EXERCISE TASKS:
1. Decide whether each statement below agrees with the opinion piece on the global gag rule. Answer yes or no for each, and quote the words from the opinion piece that settle it.
(a) Ronald Reagan originally passed the Mexico City Policy.
(b) The areas affected by the policy experienced a decrease in abortions.
(c) Foreign groups could lose funding even in countries where abortion is legal.
2. Transcribe the stretch of the opinion piece on the global gag rule from "After eight years" through "the White House.".

Contentious debate on federal funding for family planning:

Finally.

After eight years of concerted attempts to undermine family planning and women’s health care, the United States has an advocate for reproductive rights in the White House.

After less than one week in office, President Barack Obama fulfilled his campaign promise to overturn the “global gag rule,” a policy that refused U.S. funding for international health care providers and nongovernmental organizations (NGOs) that performed or discussed abortions.

The global gag rule, formally titled the Mexico City Policy, was originally passed by Ronald Reagan, reversed by Bill Clinton and reinstated by George W. Bush on his first day in office in a misguided attempt to reduce abortions worldwide. All the policy really did was adversely affect family planning, health care and women’s reproductive rights across the globe.

Under the global gag rule, foreign groups could lose funding from the U.S. Agency for International Development for not only performing abortions, but providing referrals, counseling women on abortion options, discussing the risks of unsafe abortions or lobbying for expanded abortion policy — even in countries where abortion is legal, or when a woman specifically asked about it.

Predictably, organizations spearheading health care and family planning services in developing and impoverished nations suffered tremendously.

The international NGO EngenderHealth reported that from 2001 to 2009, “20 developing countries in Africa, Asia and the Middle East lost U.S.-donated contraceptives, and many organizations and clinics were forced to reduce services, lay off staff or shut down entirely.”

Not surprisingly, none of these affected areas experienced a decrease in abortions.

“In fact, the irony is that this policy led to more unwanted pregnancies,” EngenderHealth reported.

However, the policy did manage to effectively disenfranchise innumerable women and families by preventing access to reproductive and medical services, including pesky little things like contraception, HIV/AIDS education, prenatal care and malaria immunizations.

But, of course, that was the point of the global gag rule: To attack reproductive rights and women’s health care from an ideological and political standpoint, regardless of the practical consequences.

In October 2007, the results of a comprehensive worldwide study on abortion conducted by the Guttmacher Institute and the World Health Organization (WHO) re-confirmed a fact proponents of the global gag rule continually ignore: Abortion rates are almost the same across the globe — regardless of whether the procedure is legal.

RECORDED DATA:
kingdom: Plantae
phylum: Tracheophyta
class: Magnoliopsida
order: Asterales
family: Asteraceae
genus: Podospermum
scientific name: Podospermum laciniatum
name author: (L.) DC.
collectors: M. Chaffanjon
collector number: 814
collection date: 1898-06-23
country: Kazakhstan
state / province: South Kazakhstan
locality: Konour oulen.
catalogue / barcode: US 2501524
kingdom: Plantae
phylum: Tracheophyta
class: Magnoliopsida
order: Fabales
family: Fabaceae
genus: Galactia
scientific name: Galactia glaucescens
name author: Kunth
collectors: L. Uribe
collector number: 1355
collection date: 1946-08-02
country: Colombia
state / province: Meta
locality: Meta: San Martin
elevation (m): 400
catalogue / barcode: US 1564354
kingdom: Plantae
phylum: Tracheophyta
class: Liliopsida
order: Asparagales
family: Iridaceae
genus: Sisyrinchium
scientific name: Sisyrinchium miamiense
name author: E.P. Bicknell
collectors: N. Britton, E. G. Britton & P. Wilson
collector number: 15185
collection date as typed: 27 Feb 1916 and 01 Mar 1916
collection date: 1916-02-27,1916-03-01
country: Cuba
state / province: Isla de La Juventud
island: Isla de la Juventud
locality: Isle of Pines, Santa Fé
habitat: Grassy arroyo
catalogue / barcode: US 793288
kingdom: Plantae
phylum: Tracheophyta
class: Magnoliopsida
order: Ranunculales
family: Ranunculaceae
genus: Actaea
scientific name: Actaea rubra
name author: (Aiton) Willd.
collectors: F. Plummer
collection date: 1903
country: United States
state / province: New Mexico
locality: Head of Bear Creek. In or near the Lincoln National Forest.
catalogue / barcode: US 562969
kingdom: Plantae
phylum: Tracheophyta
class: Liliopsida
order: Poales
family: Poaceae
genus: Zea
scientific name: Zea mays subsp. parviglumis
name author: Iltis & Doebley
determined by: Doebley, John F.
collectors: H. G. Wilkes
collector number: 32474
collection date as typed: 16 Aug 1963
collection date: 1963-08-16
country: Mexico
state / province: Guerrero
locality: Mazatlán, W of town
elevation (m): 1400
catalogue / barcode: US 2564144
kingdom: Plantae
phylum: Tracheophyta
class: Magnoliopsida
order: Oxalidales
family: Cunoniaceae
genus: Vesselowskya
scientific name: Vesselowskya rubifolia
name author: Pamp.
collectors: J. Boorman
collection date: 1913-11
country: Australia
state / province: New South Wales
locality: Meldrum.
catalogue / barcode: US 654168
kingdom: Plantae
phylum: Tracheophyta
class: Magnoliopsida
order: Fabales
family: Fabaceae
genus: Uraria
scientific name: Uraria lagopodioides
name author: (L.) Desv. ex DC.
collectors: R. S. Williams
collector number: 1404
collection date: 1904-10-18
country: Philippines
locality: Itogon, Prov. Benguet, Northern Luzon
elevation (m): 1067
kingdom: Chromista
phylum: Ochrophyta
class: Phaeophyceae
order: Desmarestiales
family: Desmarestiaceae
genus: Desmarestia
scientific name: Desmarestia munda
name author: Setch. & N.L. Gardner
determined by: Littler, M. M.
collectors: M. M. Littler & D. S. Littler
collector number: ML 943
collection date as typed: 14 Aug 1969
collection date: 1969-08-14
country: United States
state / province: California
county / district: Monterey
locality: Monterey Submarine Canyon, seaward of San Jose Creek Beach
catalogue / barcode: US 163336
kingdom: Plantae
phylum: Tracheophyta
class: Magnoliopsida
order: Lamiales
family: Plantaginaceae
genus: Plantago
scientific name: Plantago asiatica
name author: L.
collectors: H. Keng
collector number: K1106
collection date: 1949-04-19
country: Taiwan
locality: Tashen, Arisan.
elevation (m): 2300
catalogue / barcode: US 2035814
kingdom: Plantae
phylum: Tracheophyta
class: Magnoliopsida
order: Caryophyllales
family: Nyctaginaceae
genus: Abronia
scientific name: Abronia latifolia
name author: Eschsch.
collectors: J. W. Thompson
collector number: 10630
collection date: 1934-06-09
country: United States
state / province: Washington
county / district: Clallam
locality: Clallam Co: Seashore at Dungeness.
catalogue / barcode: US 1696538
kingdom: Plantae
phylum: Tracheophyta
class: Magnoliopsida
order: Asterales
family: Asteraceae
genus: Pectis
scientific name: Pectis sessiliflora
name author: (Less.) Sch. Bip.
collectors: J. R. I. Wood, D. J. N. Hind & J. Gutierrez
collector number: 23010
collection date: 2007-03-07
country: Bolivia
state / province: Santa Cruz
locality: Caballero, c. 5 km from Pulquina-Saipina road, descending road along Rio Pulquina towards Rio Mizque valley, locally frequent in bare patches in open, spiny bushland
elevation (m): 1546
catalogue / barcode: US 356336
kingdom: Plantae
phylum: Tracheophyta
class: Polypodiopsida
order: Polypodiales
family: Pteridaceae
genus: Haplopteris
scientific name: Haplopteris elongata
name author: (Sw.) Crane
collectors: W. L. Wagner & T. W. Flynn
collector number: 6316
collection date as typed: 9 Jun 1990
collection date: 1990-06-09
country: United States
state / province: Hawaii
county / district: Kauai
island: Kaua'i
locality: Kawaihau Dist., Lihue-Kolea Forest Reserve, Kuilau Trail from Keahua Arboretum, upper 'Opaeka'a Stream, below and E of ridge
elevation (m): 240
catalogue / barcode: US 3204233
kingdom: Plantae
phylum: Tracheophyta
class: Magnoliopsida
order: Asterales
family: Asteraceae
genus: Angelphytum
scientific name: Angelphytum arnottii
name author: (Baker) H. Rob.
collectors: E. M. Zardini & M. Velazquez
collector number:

SOLUTIONS:
1.
(a) Yes: "was originally passed by Ronald Reagan"
(b) No: "none of these affected areas experienced a decrease in abortions"
(c) Yes: "even in countries where abortion is legal"

2.
After eight years of concerted attempts to undermine family planning and women’s health care, the United States has an advocate for reproductive rights in the White House.